Diomede is an American town of about 100 people on a small island in the Bering Sea called Little Diomede Island.
It is one of the two Diomede Islands that sit about halfway between mainland Alaska and mainland Russia.
The western island – Big Diomede – is Russian. The eastern island – Little Diomede – is American. They are 2.5 miles apart. The only thing between them is water. In winter, the notoriously cold water freezes up, creating a 2.5 mile ice bridge that’s walkable. (I’m told it takes about a half hour). So technically you CAN walk from the US to Russia.
If you do, you also instantaneously step into the future bc Big Diomede is 21 hours ahead of Little Diomede. The international date line falls right smack between them so you can literally step a whole day ahead.

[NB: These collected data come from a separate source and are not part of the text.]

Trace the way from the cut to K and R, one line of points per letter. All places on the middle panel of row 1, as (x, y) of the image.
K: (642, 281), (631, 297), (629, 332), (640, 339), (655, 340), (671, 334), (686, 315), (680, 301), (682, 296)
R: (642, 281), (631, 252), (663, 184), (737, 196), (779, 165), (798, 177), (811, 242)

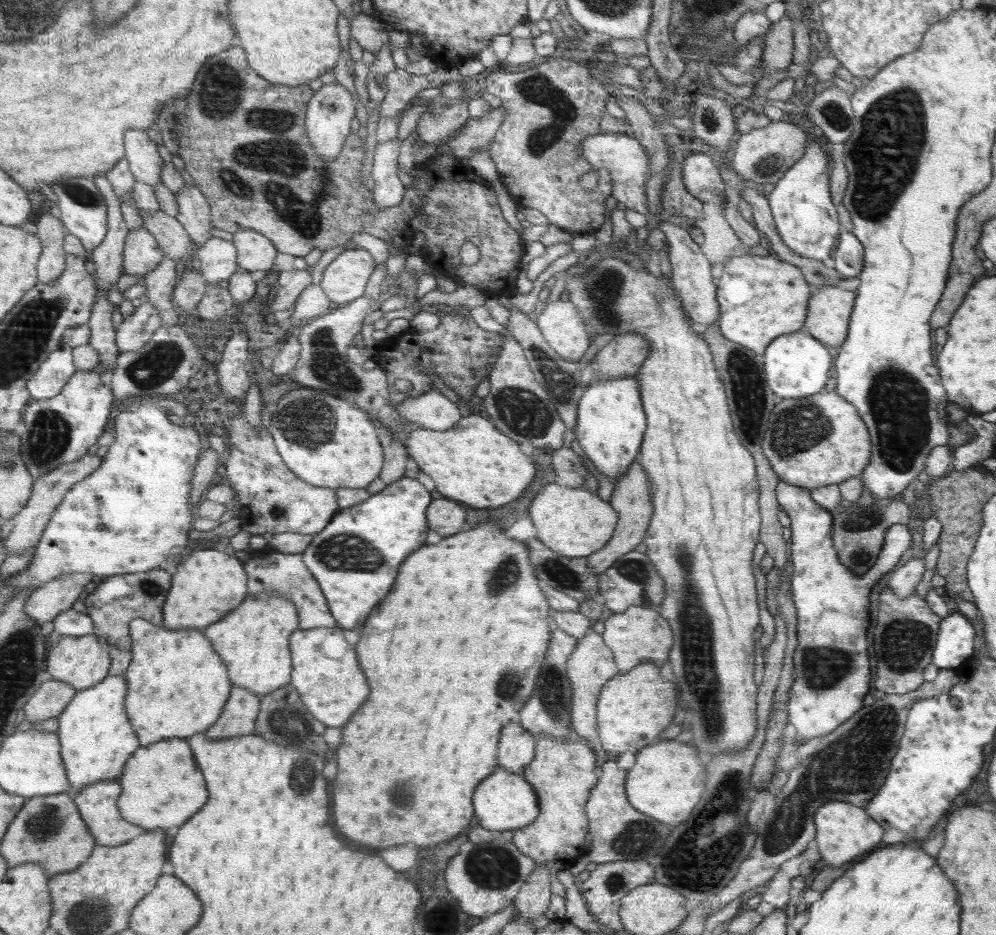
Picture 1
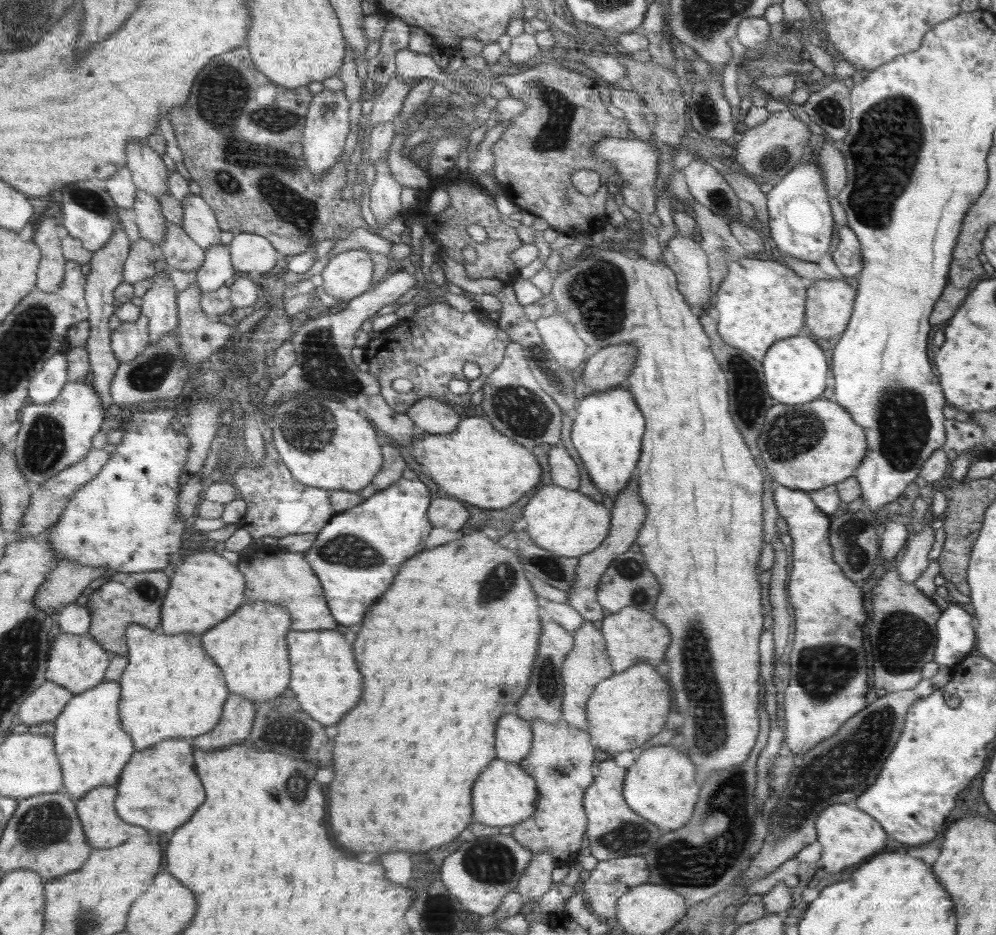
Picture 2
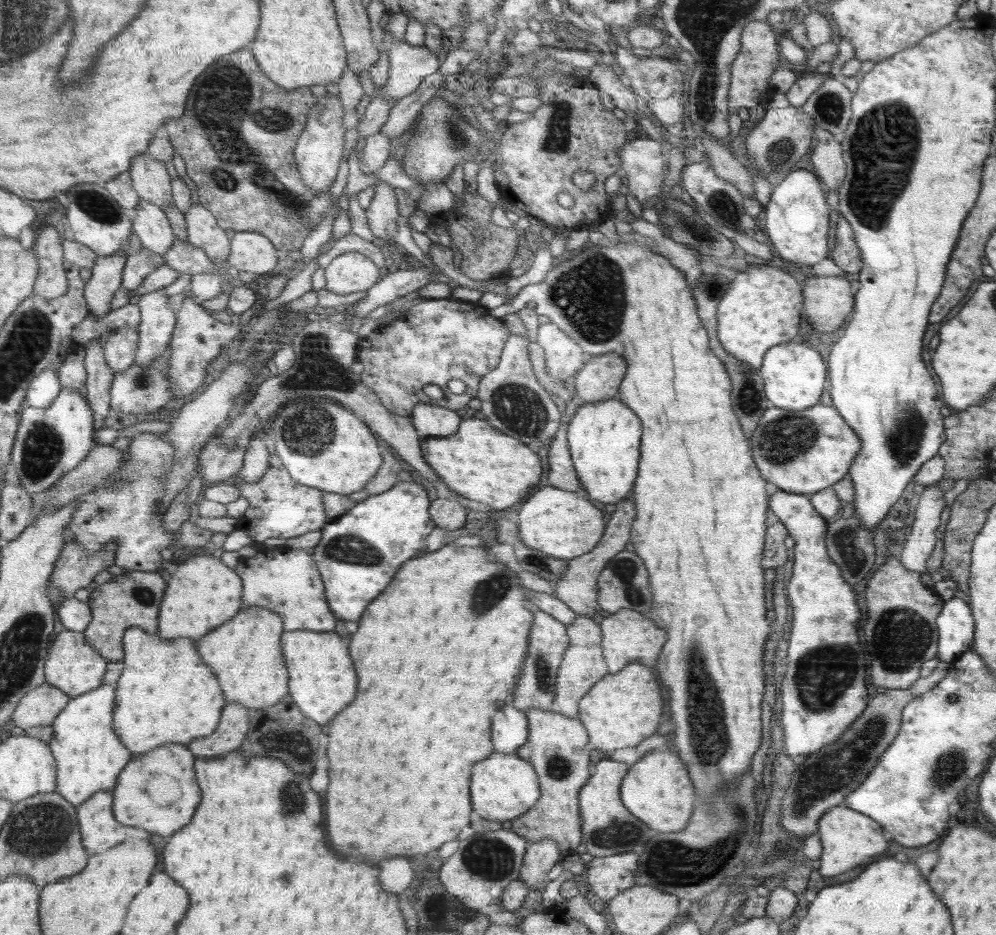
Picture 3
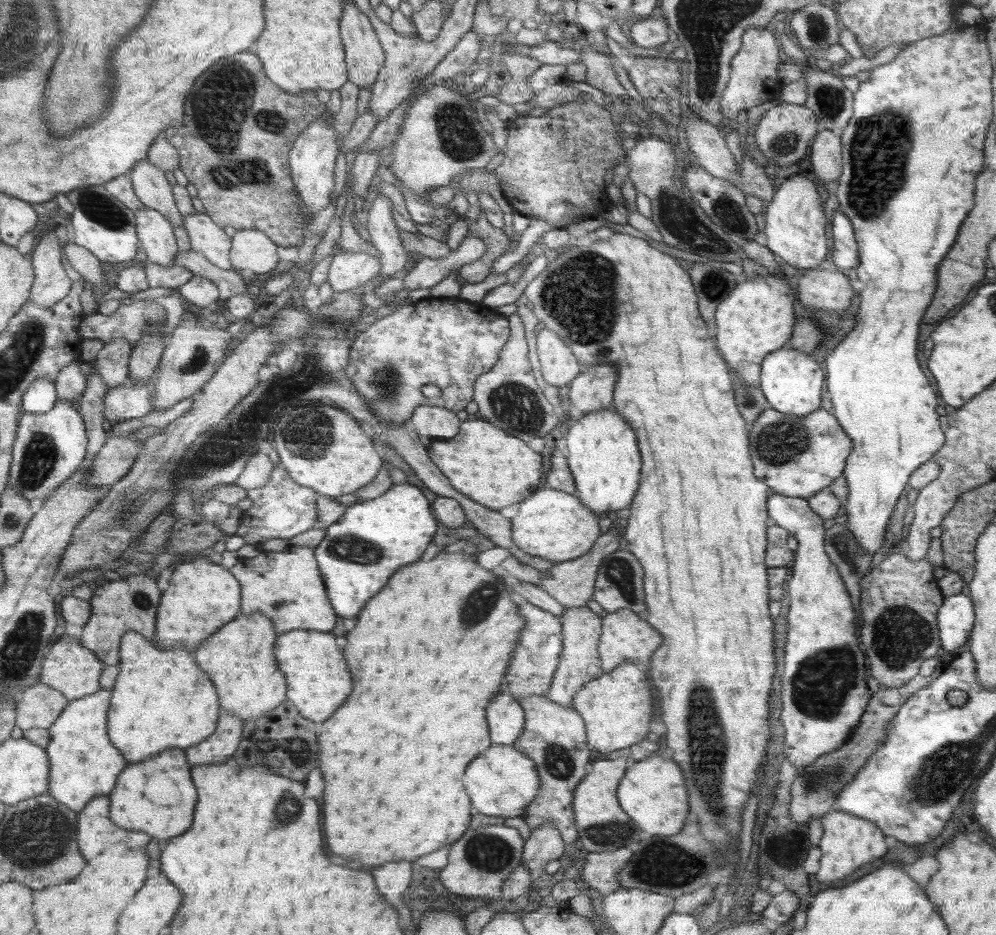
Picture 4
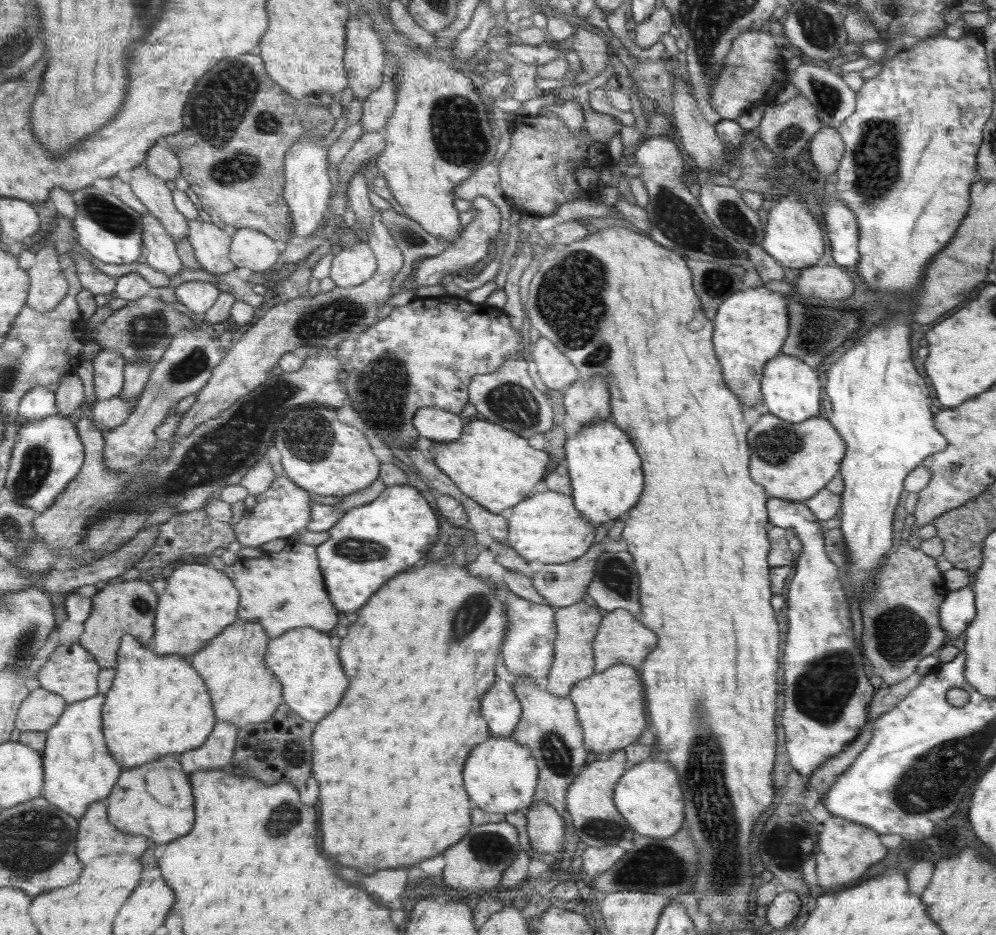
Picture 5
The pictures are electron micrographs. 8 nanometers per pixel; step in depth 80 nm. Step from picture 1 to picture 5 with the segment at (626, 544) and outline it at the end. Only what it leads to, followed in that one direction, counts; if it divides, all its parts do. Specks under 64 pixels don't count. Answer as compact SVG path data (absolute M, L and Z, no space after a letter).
M594 543L585 557L564 564L545 564L531 577L534 588L559 609L582 601L596 576L598 558L605 553L604 543Z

The town of Diomede is very isolated, and its residents rely on a weekly helicopter or skiplane for mail and supplies. There’s a school, laundromat, church, and a general store, but for most big things you have to fly to Nome.
Most who live on Diomede have ancestors who have lived there for over 3000 years. Many are known for extraordinary ivory carvings and marine hunting skills. They can easily handle a polar bear.
Until Russia built a military base on their island during World War 2, BOTH islands had towns with their residents closely related, traveling back and forth to visit each other. There are even stories of relatives meeting on the ice under fog during the war. After World War 2, those on the Russian side were moved to mainland Russia and Big Diomede is no longer inhabited (except for a weather slash border station and this amazing downed war plane. Today, there are families that grew up exclusively on either side, who once lived only a couple miles away from each other on two islands in the bering sea they call home.